**Work required**
What you produce should be every line from the data that includes "right".

**Recorded data**
= Beginning of Section =
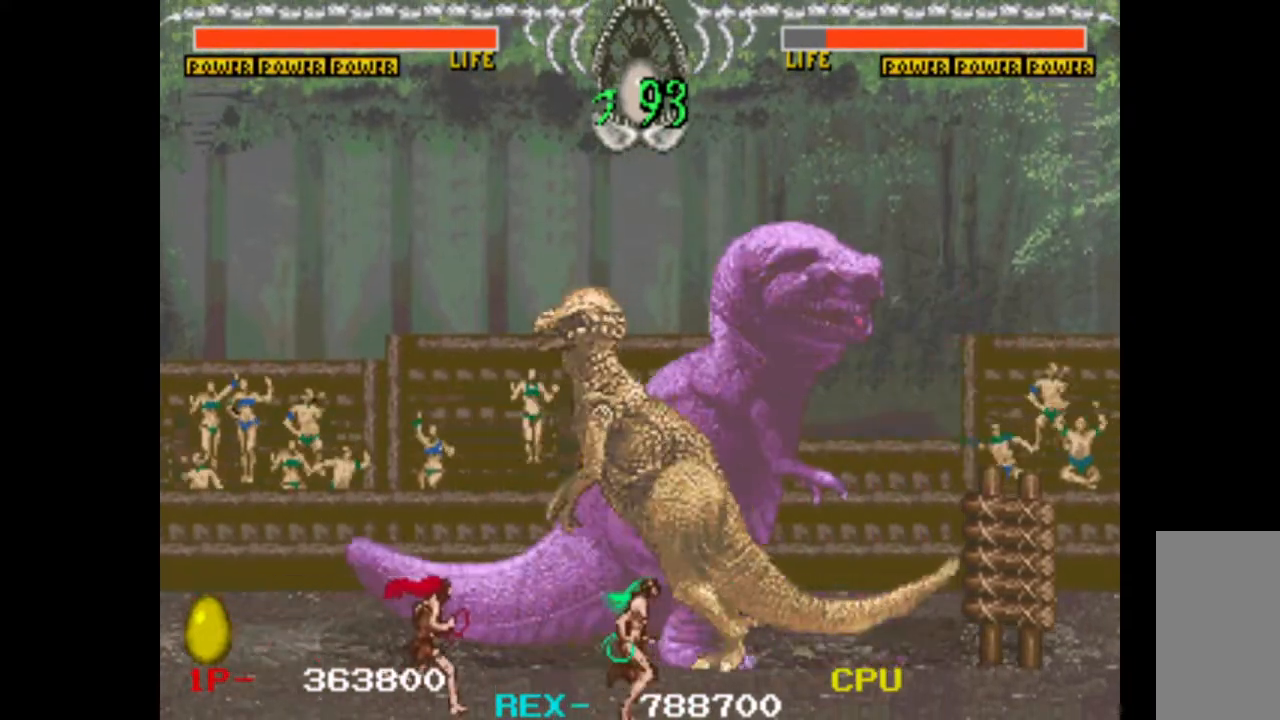
{"keys": [], "events": [[67, "right", "up"]]}
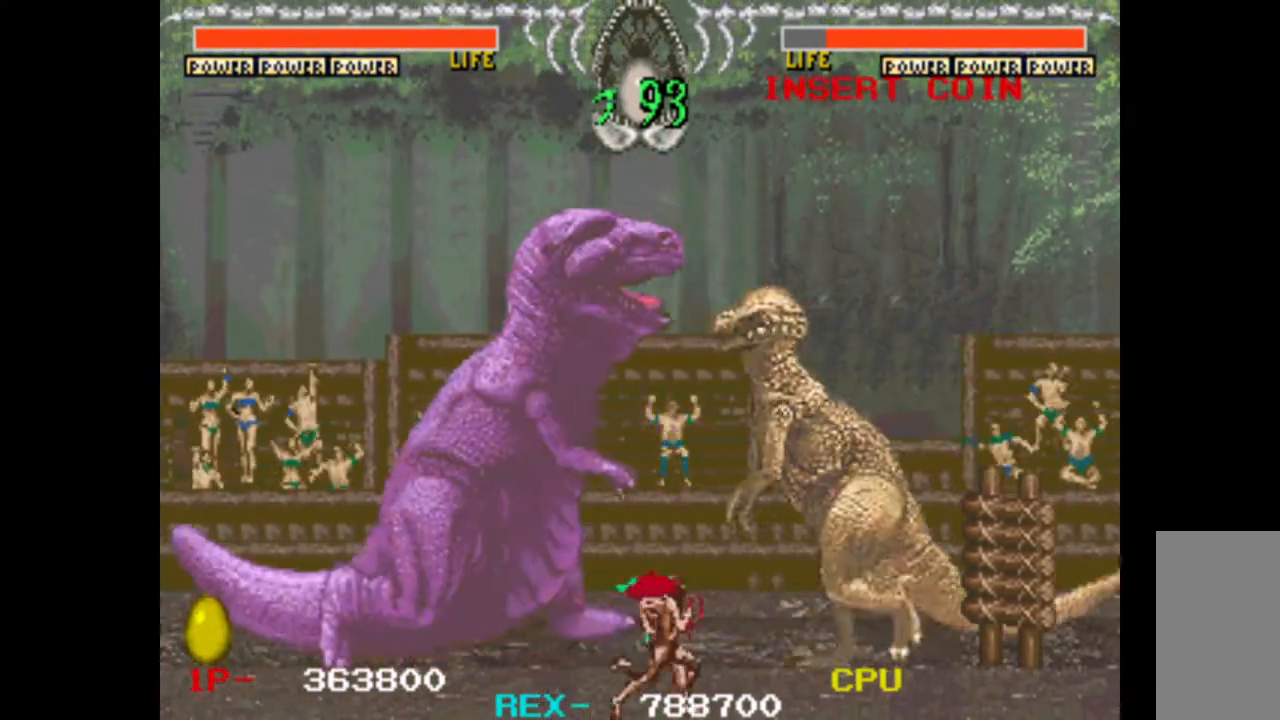
{"keys": [], "events": []}
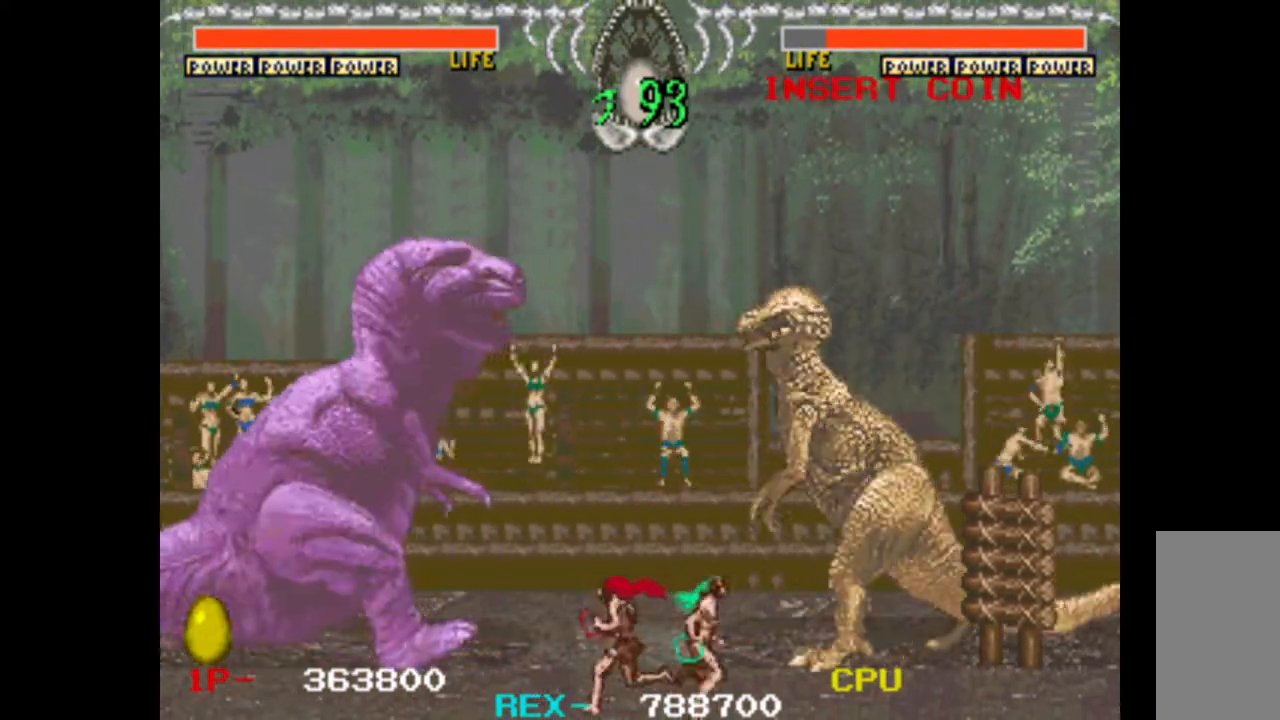
{"keys": ["up"], "events": [[433, "up", "down"]]}
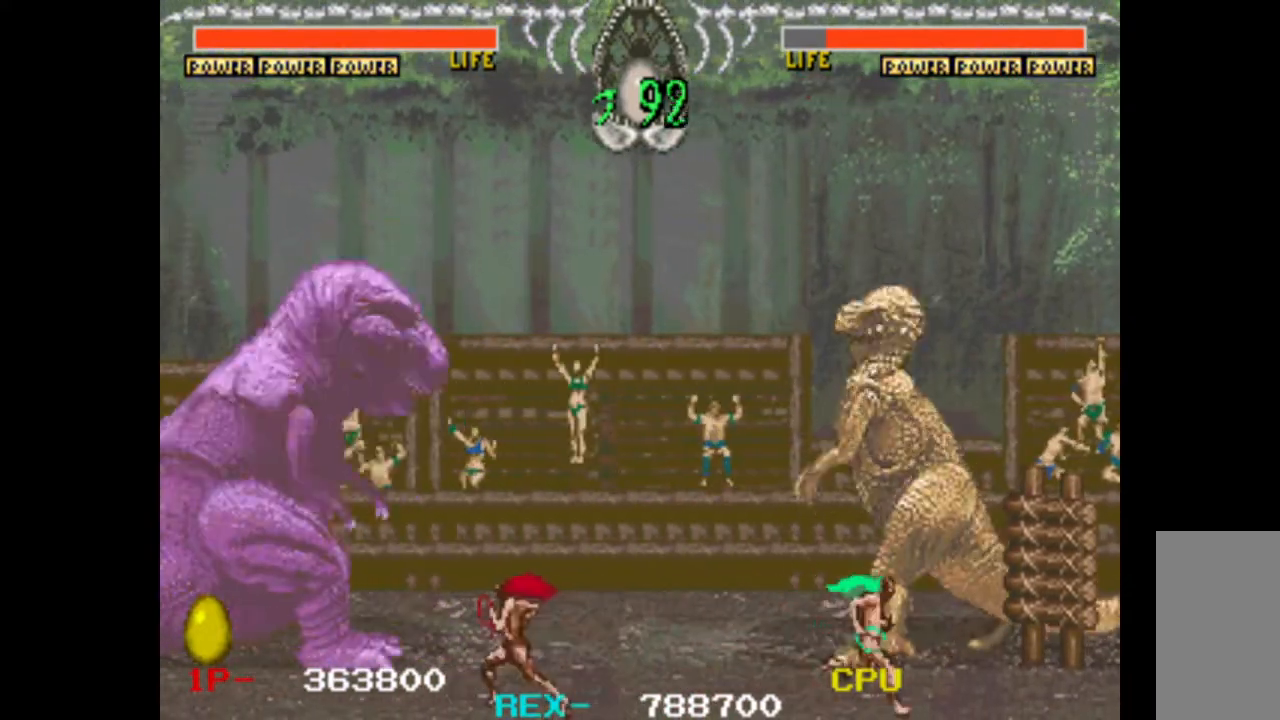
{"keys": ["right"], "events": [[17, "left", "down"], [67, "up", "up"], [117, "down", "down"], [167, "left", "up"], [217, "down", "up"], [217, "w", "down"], [400, "w", "up"], [483, "right", "down"]]}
= End of Section =
**Written solution**
{"keys": [], "events": [[67, "right", "up"]]}
{"keys": ["right"], "events": [[17, "left", "down"], [67, "up", "up"], [117, "down", "down"], [167, "left", "up"], [217, "down", "up"], [217, "w", "down"], [400, "w", "up"], [483, "right", "down"]]}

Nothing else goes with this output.